Wellman: Yes. You put the product in, you’ve done all of your training, and at that time, just to further complicate matters, we were a fully outsourced IT shop with McKesson. And that contract was actually coming to an end a year after the implementation of Paragon.
So during that first rollout, the hospital itself had a staff that was overseeing a large portion of the build for Paragon and putting all that together, and they didn’t have a lot of experience doing that. They hired several outside companies to come in and help with that and some third-party groups, and then the IT shop was kind of sitting there in the middle. They were caught in a very gray area on what to do. They saw the challenges, but also, those were the people they were reporting to, and so it’s a really tough message. It just further added a layer of complexity to everything in our optimization. So it went in, we had some initial problems.
And at that point, the hospital administration came in and moved all of that under the IT department, and so the IT department then rallied around that and started working with the hospital group and broke down any type barriers or walls, and really started on the optimization. It’s been doing that ever since. They met stage 1 Meaningful Use successfully, passed the audit, went into stage 1, year 2, and successfully tested there as well, and with large numbers. It wasn’t ‘we barely made it.’ We had 95 percent of the physicians using the system as expected, and most of the numbers there are just part of it because of our either turnover or locums or some of our contracted physicians who weren’t quite ready to use the system. Training that quickly is another tough endeavor, but we’ve overcome that as well.
There’s been a continued optimization of the system. We made the transition to Paragon 12 from 11, and that was a very big change. They’ve done a continual improvement, and that’s what they’ve been doing ever since. We’ve upgraded to 12.1 recently. The physicians are much happier — I don’t know if they’re ever going to be totally happy, but they’re happier because we’ve reduced clicks and improved workflow, and so there’s a continuation there. We have a pretty good plan, and we’re watching McKesson is going to do, because they have, in their eyes, a game-changer product in Paragon 13, and it is essentially a complete rewrite of the program.
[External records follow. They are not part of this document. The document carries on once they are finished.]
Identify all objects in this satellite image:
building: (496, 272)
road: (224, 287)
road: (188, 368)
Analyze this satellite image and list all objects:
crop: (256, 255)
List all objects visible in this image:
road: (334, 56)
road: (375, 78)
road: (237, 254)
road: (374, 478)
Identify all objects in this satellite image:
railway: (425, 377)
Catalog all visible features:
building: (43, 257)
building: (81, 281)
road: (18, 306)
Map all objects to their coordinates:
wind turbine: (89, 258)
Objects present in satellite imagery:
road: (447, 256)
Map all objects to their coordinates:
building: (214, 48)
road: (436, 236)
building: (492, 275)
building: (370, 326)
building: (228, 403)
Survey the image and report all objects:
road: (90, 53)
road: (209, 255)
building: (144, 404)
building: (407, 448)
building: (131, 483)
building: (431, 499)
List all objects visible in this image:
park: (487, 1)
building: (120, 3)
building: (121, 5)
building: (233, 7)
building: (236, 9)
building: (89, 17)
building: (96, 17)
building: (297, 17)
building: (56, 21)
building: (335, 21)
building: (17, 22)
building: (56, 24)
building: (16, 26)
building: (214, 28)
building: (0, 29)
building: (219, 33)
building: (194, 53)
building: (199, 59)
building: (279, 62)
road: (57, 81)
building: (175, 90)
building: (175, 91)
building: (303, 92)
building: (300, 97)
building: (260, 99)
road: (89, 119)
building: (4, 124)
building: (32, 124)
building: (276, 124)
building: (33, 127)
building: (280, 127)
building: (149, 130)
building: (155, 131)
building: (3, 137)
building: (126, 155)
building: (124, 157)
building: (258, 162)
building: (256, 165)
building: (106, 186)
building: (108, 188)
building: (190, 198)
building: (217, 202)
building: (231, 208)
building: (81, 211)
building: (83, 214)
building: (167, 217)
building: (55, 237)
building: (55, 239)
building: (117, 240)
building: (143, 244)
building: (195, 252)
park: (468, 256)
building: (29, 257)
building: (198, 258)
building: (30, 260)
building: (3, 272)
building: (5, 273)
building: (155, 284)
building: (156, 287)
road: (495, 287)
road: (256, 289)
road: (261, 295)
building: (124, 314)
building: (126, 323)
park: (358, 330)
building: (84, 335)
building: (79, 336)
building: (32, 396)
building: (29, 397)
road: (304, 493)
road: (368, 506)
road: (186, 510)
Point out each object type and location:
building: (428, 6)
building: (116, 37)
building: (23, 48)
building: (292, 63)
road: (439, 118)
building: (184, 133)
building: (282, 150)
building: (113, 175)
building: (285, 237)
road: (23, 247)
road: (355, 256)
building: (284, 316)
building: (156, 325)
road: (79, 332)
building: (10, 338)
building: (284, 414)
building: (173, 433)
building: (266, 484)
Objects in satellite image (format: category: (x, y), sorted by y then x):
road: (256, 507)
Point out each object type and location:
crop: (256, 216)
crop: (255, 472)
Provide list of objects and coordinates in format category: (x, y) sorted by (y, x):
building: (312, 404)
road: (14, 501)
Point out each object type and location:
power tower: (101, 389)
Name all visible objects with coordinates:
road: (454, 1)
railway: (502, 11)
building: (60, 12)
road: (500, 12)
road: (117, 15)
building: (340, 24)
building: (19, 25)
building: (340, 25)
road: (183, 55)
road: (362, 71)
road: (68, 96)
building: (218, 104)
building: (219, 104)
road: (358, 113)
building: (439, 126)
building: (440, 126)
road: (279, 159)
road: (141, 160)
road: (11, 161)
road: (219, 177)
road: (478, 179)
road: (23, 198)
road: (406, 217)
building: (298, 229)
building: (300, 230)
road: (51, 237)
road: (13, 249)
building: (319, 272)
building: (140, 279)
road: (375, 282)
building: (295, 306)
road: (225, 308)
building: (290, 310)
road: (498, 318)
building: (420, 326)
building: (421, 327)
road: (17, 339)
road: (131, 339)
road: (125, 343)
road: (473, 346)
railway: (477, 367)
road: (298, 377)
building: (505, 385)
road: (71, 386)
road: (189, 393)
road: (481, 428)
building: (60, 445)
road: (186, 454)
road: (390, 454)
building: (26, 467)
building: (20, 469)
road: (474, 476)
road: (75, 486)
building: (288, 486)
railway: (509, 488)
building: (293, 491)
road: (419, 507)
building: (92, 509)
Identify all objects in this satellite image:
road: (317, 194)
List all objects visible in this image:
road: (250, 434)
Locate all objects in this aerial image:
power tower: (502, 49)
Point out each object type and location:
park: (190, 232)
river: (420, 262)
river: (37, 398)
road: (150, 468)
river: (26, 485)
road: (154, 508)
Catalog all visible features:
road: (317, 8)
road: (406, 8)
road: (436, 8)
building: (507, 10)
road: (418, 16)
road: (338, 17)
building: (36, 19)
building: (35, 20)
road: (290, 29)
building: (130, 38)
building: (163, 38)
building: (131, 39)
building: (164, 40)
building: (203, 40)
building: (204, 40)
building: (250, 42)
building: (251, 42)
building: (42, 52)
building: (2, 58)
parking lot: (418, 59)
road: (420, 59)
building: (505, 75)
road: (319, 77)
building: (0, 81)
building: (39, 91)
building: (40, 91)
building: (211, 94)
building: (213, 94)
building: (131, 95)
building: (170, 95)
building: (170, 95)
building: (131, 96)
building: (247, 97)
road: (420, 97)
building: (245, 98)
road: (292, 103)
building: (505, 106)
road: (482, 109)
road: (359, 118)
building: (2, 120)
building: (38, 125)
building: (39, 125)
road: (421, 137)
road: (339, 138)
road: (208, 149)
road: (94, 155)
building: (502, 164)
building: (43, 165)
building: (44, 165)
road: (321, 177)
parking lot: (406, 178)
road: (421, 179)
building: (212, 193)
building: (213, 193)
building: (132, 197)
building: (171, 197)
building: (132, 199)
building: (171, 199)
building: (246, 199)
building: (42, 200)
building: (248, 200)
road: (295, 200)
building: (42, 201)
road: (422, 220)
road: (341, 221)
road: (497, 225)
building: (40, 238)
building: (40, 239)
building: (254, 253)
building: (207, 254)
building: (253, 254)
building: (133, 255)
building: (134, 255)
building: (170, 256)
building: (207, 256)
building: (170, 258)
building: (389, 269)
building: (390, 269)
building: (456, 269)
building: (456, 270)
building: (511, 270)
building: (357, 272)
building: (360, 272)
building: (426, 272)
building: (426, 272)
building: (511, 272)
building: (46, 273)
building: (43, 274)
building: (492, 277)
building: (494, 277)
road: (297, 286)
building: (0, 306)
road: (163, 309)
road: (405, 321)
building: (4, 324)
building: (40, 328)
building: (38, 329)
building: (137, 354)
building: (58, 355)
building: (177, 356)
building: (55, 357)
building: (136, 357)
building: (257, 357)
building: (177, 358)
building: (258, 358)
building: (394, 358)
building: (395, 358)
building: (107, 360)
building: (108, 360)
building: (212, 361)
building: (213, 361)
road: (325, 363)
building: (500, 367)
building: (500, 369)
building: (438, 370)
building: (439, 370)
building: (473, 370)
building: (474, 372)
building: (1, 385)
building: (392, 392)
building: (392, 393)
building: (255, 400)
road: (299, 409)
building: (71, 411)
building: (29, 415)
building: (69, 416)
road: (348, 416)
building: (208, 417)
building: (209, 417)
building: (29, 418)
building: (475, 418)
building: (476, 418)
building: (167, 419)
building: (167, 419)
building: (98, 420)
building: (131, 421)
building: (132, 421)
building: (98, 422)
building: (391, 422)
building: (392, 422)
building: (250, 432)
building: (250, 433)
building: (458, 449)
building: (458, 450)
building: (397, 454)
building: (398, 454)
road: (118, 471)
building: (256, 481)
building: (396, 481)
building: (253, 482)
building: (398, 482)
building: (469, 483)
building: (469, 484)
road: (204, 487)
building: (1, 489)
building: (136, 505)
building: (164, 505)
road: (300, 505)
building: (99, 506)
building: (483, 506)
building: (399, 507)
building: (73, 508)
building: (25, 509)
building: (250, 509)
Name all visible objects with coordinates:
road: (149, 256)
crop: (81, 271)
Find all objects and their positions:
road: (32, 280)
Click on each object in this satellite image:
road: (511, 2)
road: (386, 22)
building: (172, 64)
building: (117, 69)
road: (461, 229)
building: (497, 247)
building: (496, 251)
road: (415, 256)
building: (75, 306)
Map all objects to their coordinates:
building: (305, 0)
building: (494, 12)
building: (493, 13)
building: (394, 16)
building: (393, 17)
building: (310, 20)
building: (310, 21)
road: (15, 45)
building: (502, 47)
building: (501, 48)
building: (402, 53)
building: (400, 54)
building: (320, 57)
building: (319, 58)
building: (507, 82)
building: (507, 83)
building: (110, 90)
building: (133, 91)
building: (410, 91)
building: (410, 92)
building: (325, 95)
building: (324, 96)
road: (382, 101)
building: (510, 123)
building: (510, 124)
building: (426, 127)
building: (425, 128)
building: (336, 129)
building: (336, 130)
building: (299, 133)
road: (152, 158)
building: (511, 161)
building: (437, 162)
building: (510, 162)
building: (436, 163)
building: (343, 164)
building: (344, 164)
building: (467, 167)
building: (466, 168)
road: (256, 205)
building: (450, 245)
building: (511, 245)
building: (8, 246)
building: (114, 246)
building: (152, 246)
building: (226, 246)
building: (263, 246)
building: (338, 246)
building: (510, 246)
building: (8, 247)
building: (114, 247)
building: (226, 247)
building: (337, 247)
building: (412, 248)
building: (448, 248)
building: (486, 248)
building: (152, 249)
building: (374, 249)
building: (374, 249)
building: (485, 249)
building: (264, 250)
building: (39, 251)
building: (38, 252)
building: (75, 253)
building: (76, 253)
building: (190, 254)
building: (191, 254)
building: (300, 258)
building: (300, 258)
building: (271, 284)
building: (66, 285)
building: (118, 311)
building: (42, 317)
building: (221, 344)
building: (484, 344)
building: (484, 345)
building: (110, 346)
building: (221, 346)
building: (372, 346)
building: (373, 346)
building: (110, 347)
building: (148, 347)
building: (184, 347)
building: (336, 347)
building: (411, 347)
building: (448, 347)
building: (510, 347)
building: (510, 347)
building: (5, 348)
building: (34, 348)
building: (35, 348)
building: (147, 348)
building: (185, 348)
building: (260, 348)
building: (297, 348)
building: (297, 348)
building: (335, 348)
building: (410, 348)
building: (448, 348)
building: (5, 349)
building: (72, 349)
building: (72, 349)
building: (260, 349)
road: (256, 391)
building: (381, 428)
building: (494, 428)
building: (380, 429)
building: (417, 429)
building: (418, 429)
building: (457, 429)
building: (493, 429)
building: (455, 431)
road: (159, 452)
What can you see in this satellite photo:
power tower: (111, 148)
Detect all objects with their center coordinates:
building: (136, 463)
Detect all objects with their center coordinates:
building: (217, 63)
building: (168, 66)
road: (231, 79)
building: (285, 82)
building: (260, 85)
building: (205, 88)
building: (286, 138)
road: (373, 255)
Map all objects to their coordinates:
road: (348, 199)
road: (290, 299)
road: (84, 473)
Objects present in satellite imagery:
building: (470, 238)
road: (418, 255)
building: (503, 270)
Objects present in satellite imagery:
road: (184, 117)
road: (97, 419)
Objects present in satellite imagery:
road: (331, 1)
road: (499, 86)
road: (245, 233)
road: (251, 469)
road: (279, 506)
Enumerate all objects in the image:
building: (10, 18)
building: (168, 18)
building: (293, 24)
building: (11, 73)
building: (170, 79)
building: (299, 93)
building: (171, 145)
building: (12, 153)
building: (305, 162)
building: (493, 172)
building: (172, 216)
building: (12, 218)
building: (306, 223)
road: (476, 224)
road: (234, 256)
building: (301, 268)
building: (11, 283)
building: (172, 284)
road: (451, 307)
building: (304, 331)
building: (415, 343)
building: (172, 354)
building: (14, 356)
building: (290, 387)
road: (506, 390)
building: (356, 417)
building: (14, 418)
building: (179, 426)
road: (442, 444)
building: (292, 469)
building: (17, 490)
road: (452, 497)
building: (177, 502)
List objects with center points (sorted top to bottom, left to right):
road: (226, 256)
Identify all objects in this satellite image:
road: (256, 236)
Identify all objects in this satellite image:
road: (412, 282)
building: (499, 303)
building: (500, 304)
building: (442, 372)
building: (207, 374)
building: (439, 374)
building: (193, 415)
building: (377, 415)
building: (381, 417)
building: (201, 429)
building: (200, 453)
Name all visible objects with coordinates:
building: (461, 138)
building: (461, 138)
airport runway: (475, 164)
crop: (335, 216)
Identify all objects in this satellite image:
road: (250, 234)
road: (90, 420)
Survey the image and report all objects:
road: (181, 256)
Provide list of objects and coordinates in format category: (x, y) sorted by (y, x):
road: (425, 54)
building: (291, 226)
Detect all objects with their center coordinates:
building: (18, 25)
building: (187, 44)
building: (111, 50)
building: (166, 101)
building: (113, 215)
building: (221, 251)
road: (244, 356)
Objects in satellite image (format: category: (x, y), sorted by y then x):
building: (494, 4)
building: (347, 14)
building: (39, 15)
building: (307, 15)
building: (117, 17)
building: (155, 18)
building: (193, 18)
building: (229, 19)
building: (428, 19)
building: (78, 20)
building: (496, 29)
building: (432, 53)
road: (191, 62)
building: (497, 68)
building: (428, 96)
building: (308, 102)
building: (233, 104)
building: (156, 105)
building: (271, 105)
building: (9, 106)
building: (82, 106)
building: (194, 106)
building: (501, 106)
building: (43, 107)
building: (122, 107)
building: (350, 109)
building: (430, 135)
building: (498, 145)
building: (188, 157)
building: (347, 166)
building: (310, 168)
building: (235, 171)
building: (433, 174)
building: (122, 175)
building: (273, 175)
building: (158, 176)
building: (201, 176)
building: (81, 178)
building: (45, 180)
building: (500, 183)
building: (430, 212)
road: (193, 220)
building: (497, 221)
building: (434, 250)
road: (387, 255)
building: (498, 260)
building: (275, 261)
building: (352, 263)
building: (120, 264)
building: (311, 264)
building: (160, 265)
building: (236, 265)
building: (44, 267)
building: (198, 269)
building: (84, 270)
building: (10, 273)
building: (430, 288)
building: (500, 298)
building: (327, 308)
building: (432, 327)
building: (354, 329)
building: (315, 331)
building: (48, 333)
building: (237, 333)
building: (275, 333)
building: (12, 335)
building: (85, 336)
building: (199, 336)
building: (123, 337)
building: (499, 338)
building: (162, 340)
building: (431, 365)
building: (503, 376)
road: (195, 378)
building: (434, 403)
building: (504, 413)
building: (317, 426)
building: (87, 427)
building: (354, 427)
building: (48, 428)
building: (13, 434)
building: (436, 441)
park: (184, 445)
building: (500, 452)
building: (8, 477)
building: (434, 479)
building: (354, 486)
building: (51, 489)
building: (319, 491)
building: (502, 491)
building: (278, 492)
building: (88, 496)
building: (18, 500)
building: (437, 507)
Gamble: That’s got to be a little daunting to hear that.
Wellman: Yeah, because that means essentially I’m going to be right back where I started three years ago. We’ll have to build and put in a whole other infrastructure system in the data centers, new servers — everything set up just to implement this system. And as we know in IT, that doesn’t mean just one system. I’m going to be putting in multiple systems. Right now I have three instances of Paragon running. I have a full development, a test and then our production, and I will have to do the same thing on the other system; granted I don’t have to put all three right from the get-go, but within close proximity as soon as we go live, and shut down one and turn on the other one. I still have three systems running. I’m landlocked in my facility, so that presents different challenges in our data centers, so we’ve had to do a lot of work and transition there. And so we’ll put in another system, meanwhile running the full system that we have and doing day-to-day support on that and running the hospital. But at this point, we feel like we’re fairly experienced in that regard. So we look at this one as just another opportunity to go and tackle.
Gamble: Yeah, a very positive way of looking at it.
Wellman: That’s something we actually changed in this organization from the morale perspective. I can lead and complain and say, woe is me, and that in turn will migrate into the staff and they’ll feel that, and it’s not. It’s a continual change. In IT, while we have a challenge, the change is a good change. We’ll do the next best thing, and that’s what’s best for our patients and our families. So from our perspective, it’s a good thing and we look at it as a positive thing.